Things to do:
**1)** In the recipe, put this sentence into Spanish: "Do not allow the garlic to brown."
**2)** Answer these from the tomato recipe, one line each:
(a) How much unsalted butter does the recipe call for?
(b) About how long should the onion be sautéed?
(c) What should the toasted bread be covered with?
**3)** Copy the recipe word for word, from "Toast the bread" up to and including "minutes. Stir occasionally.".

Extract to read:
▼▼▼

From The Yellow House

1 loaf thick country-style bread, sliced
2 tablespoons unsalted butter
1 medium yellow onion, roughly chopped
2 cloves garlic, minced
28 ounces canned, peeled whole tomatoes and their liquid (or blanched, peeled whole tomatoes)
8 ounces canned tomato purée
Kosher salt
Ground black pepper
A handful of flat-leaf Italian parsley, roughly chopped
Parmigiano or asiago, shaved

Directions:

Toast the bread and set aside, covering with a clean dish towel. It’s okay if it cools a bit.

In a thick-bottomed, oven-proof pan or Dutch oven, melt the butter. Sauté the onion over medium heat until translucent and aromatic, about 5-7 minutes. Add the garlic and cook, stirring, for 1-2 minutes. Do not allow the garlic to brown.

Add both the whole tomatoes and the tomato purée, stirring and using a wooden spoon to break up the tomatoes. Bring the mixture to a boil and reduce to a simmer, allowing excess liquid to boil off and the sauce to thicken, about 10 minutes. Stir occasionally.

▲▲▲

Source data:
▼▼▼

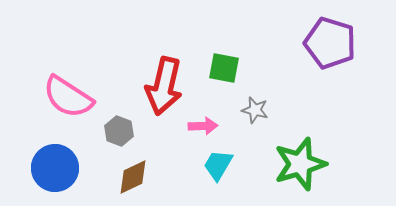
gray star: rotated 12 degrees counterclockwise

▲▲▲

Task responses:
**1)** No permitas que el ajo se dore.

**2)**
(a) 2 tablespoons
(b) About 5-7 minutes
(c) A clean dish towel

**3)**
Toast the bread and set aside, covering with a clean dish towel. It’s okay if it cools a bit.

In a thick-bottomed, oven-proof pan or Dutch oven, melt the butter. Sauté the onion over medium heat until translucent and aromatic, about 5-7 minutes. Add the garlic and cook, stirring, for 1-2 minutes. Do not allow the garlic to brown.

Add both the whole tomatoes and the tomato purée, stirring and using a wooden spoon to break up the tomatoes. Bring the mixture to a boil and reduce to a simmer, allowing excess liquid to boil off and the sauce to thicken, about 10 minutes. Stir occasionally.